Diante desse cenário, os participantes do debate concordaram que a reforma da Previdência em tramitação no Congresso Nacional não será suficiente (leia mais na página H6). José Márcio Camargo, professor da
PUC-SP, afirmou que, possivelmente, o próximo governo já terá de propor novas alterações. “Teremos de fazer outra reforma”, disse.
Entre as despesas que ficaram fora da conta, diz Camargo,estão as despesas com a Previdência rural, 14 vezes maiores do que a receita. Além disso, só 49% dos ocupados pagam a Previdência por ser caro e complicado.
“Qualquer cidadão brasileiro, aos 65 anos ,tem aposentadoria garantida, desde que prove que não tem outra fonte de renda”, diz ele. “Ou seja, é só ficar desempregado e todo mundo ganha um salário mínimo.” Esse desincentivo à contribuição foi mantido.
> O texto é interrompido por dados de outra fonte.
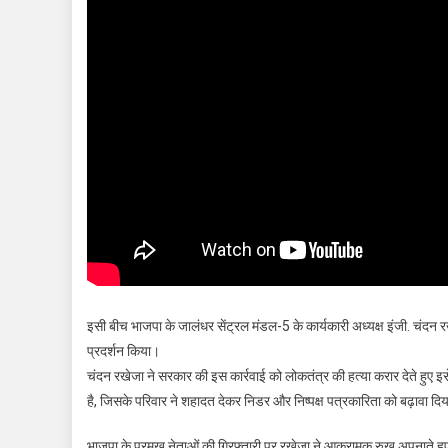
इसी बीच भाजपा के जालंधर सेंट्रल मंडल-5 के कार्यकारी अध्यक्ष इंजी. चंदन
प्रदर्शन किया।
चंदन रखेजा ने सरकार की इस कार्रवाई को लोकतंत्र की हत्या करार देते हुए इस
है, जिसके परिवार ने शहादत देकर निडर और निष्पक्ष पत्रकारिता को बढ़ावा दिय
भाजपा के प्रमुख नेताओं की गिरफ्तारी पर रखेजा ने आक्रामक रुख अपनाते हुए क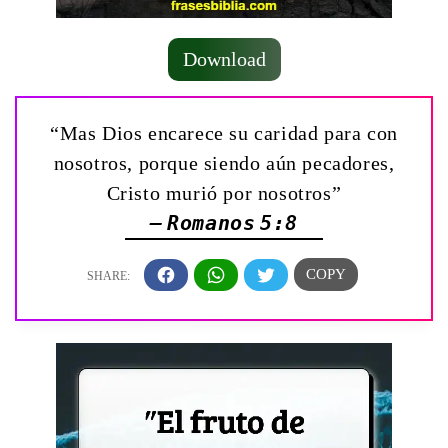
Download
“Mas Dios encarece su caridad para con
nosotros, porque siendo aún pecadores,
Cristo murió por nosotros”
— Romanos 5:8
Futuro. Paulo Tafner, pesquisador da Fipe (Fundação Instituto de Pesquisas Econômicas), disse que as contas da Previdência ficarão mais no negativo nos próximos anos caso não haja alterações. Isso porque hoje, para cada trabalhador aposentado, há 4,7 na ativa. Essa proporção vai cair para 1,6 em 2060.
Tafner apontou também que o sistema previdenciário brasileiro apresenta desajustes como a aposentadoria precoce – em alguns casos, abaixo dos 50 anos de idade –, a falta de limites para pagamento de pensões, a permissão ao acúmulo de benefícios e a reposição da renda em um patamar acima da média do de outros países. “Gastamos demais (com previdência), porque nossas regras estão erradas”, disse.
Moeda de troca. O economista Marcos Lisboa afirmou ainda que se surpreende com a postura de parte do Congresso, cujos parlamentares usam a reforma da Previdência como moeda de troca. “A gente vai aceitar que parlamentar fale: ‘a reforma é importante, mas eu vou apoiar desde que...’ Como é isso? Cadê a responsabilidade?”, questionou. Segundo levantamento do Estadão, o governo federal já comprometeu R$ 43 bilhões para aprovar o texto.
“A gente não é um País pobre à toa. A gente faz muito esforço para ser pobre”, disse Lisboa. “E o desequilíbrio das contas publicas é parte disso.”